We have been away for a week and so have not been keeping up with the activities; I am planning to resume this week coming. Is it best to do last week's tasks this week, and just continue a week behind, or carry on with next week's and do the others another time? Or does it not matter at all? I am wondering if there is some sort of progression in the activities that makes it useful to do them in the order presented.
I do feel like there is a spiraling effect and themes will come around and around; the girls have been noticing fractals and wondering about doubles this week without any suggestions on my part!

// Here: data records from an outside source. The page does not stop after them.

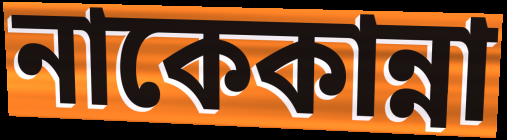
নাকেকান্না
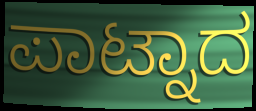
ಪಾಟ್ನಾದ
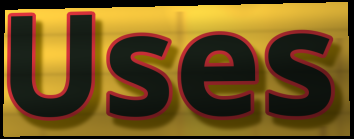
Uses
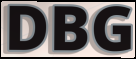
DBG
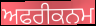
ਅਫਰੀਕਨਮ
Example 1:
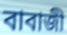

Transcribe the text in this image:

বাবাজী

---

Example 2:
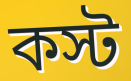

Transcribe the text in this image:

কস্ট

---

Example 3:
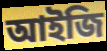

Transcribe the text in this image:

Answer by Maria Droujkova , Make math your own, to make your own math · Apr 28, 2014 at 11:15 AM
@mirandamiranda, I would continue from where you stopped. We always design activities to stand alone well enough, because it makes it easier for people to integrate with their other plans for math. But activities in this course do come together into weekly story arcs, and then weeks form the overarching big story.
Introduction week sets up the stage for making math your own, to make beautiful, meaningful, useful math.

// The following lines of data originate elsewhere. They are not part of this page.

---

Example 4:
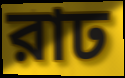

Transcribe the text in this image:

রাঢ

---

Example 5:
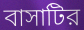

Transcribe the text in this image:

বাসাটির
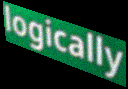
logically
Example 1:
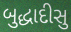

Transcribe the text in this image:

બુદ્ધાદીસુ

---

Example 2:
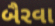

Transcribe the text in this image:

બૈરવા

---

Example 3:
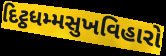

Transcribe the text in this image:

દિટ્ઠધમ્મસુખવિહારો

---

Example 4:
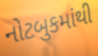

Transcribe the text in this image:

નોટબુકમાંથી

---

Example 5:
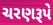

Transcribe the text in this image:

ચરણરૂપે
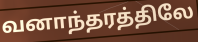
வனாந்தரத்திலே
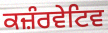
ਕਜ਼ੰਰਵੇਟਿਵ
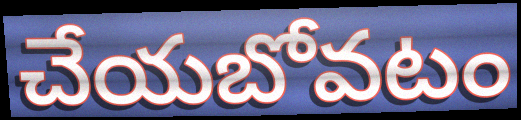
చేయబోవటం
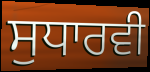
ਸੁਧਾਰਵੀ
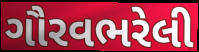
ગૌરવભરેલી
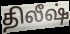
திலீஷ்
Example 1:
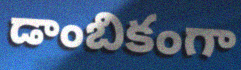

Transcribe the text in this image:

డాంబికంగా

Inspired by Calculus week tackles the foundations of our number system in exponential growth and decay, and makes bridges to infinity and limits.
Inspired by Algebra week invites geometric and algebraic analysis of multiplication. Now that you've built some number system foundations, you can notice and build patterns.
Times Tables week has more formal activities about numbers - what you could almost call arithmetic. Now that you've built the foundations, and explored their patterns, you may appreciate some number crunching and, if you choose so, work on memorization and fluency.
This sequence follows the overarching design principles of Natural Math. If you are interested in learning more, there is my March interview in The Atlantic, and my April keynote at the Learning Revolution conference (video, slides with text).
Thank you! I would naturally do the activities in order (I'm just that kind of girl) so that works for me! I am just having trouble not reading ahead too much, as I want to stay focused on what we are working on now. I'm really pleased to have all this as a resource for future math activities too, it is wonderful.
I read and enjoyed your Atlantic interview, and thanks for sharing the video too - I am looking forward to watching it.